Les députés polonais n'ont de nouveau pas réussi à réunir la majorité requise pour passer outre le veto du président Karol Nawrocki à une loi visant à renforcer la surveillance du marché des cryptomonnaies dans le pays. Lors d'un vote tenu vendredi, la Chambre des députés en Pologne a soutenu l'annulation du veto par 241 voix contre 198, avec 3 abstentions, mais cela est resté inférieur au seuil requis de 266 voix, avec un écart de 25 voix.

Ce vote représente une nouvelle tentative de faire adopter des règles de régulation du marché des actifs cryptographiques en Pologne, après que le président Nawrot*s*k*y ait utilisé son droit de veto à trois reprises contre la même législation, au motif que les règles proposées imposent des contraintes excessives au secteur. Bien que le président ait déclaré soutenir, en principe, la régulation des cryptomonnaies, il estime que la formule proposée dépasse le nécessaire, notamment en ce qui concerne les coûts de conformité et les pouvoirs des autorités pour bloquer des sites web.

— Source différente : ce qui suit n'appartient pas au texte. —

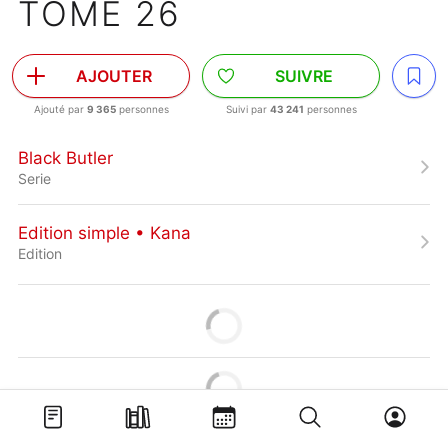
TOME 26
AJOUTER
SUIVRE
Ajouté par
9 365
personnes
Suivi par
43 241
personnes
Black Butler
Serie
Edition simple • Kana
Edition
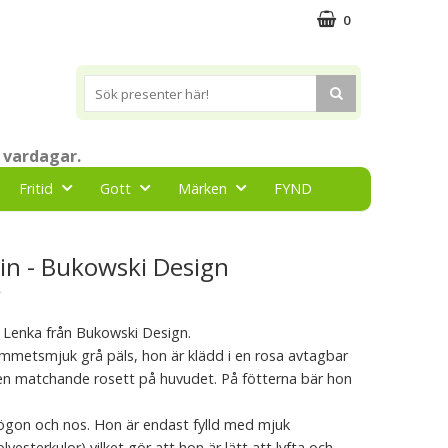
0
 vardagar.
Fritid
Gott
Märken
FYND
in - Bukowski Design
★
n Lenka från Bukowski Design.
ammetsmjuk grå päls, hon är klädd i en rosa avtagbar
 en matchande rosett på huvudet. På fötterna bär hon
ögon och nos. Hon är endast fylld med mjuk
lyesterkulor) vilket gör att hon är lätt att lyfta och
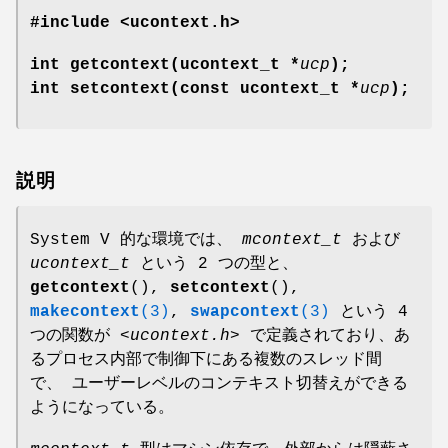
#include <ucontext.h>
int getcontext(ucontext_t *
ucp
);
int setcontext(const ucontext_t *
ucp
);
説明
System V 的な環境では、
mcontext_t
および
ucontext_t
という 2 つの型と、
getcontext
(),
setcontext
(),
makecontext
(3)
,
swapcontext
(3)
という 4
つの関数が
<ucontext.h>
で定義されており、あ
るプロセス内部で制御下にある複数のスレッド間
で、 ユーザーレベルのコンテキスト切替えができる
ようになっている。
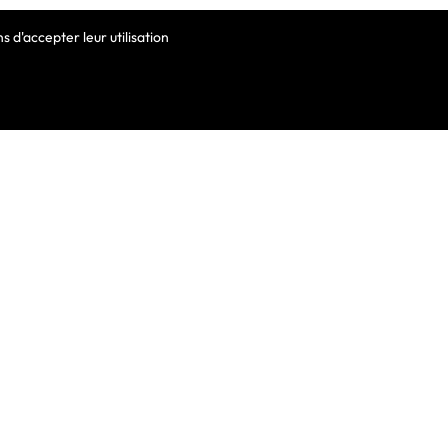
 d'accepter leur utilisation
VOTRE COMPTE
Informations Personnelles
Commandes
Avoirs
ortable
Adresses
Bons De Réduction
Mes Alertes
he De Clavier
De Clavier Pour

La Pologne reste sans organe de supervision clairement défini

La loi rejetée visait à mettre en place un cadre national pour appliquer le règlement de l’Union européenne sur les marchés des actifs cryptographiques MiCA en Pologne, notamment en confiant la supervision du marché à l’Autorité polonaise de surveillance financière KNF. Après l’échec du vote, l’Autorité a déclaré vendredi que le pays manquait toujours d’un organe précis chargé de superviser le marché des actifs cryptographiques, bien que le MiCA soit déjà entré en vigueur au niveau de l’Union européenne.

Concrètement, cela signifie que l’incertitude réglementaire persiste pour les entreprises opérant sur le marché polonais, car la voie de la conformité locale n’est toujours pas entièrement clarifiée, même avec le cadre européen plus large. Cela place les entreprises dans un environnement réglementaire plus complexe, notamment en ce qui concerne la désignation de l’entité responsable du contrôle et les exigences d’application locale.

L’affaire Zondacrypto s’étend avec la faillite

Ce blocage législatif coïncide avec l’intensification de la controverse autour de l’affaire Zondacrypto, une plateforme qui n’est plus en activité : la justice estonienne a officiellement déclaré en août la faillite de son opérateur BB Trade Estonia. La première réunion des créanciers aura lieu le 17 septembre.

Avant le vote, le Premier ministre Donald Tusk a dévoilé des extraits de ce qu’il affirme être le témoignage d’un témoin clé dans l’enquête. Ces extraits contenaient des allégations de paiements et de tentatives d’influence de politiciens liés à l’ancienne administration polonaise. Tusk a indiqué que le témoignage faisait état d’un arrangement de paiement de 2 millions de zlotys polonais, soit environ 550 000 dollars, via une fondation liée à l’ancien ministre de la Justice Zbigniew Ziobro. Un autre témoignage, selon Tusk, contenait aussi l’allégation selon laquelle une personne non nommée aurait promis d’obtenir une grâce présidentielle si le témoin était condamné.

Le parquet polonais examine des soupçons d’escroquerie et de blanchiment d’argent liés à Zondacrypto. En juillet, cette affaire a été jointe à une autre enquête concernant la disparition de Sylwester Suszek en 2022 : il est le fondateur de BitBay, rebaptisée plus tard Zondacrypto. En avril, le parquet avait évalué les pertes liées à l’affaire à au moins 350 millions de zlotys polonais, soit environ 95 millions de dollars.

Les autorités ont également indiqué que le président du Comité olympique polonais a été mis en cause dans le cadre de l’enquête, ce qui reflète l’élargissement du dossier et l’augmentation de sa sensibilité politique et judiciaire. Pour les entreprises opérant en Pologne, le cumul entre le blocage de la législation et l’aggravation de l’affaire Zondacrypto envoie un message clair : le dossier de la conformité n’est plus seulement une question réglementaire, il est désormais aussi lié à la gouvernance, à la solvabilité et aux enquêtes pénales.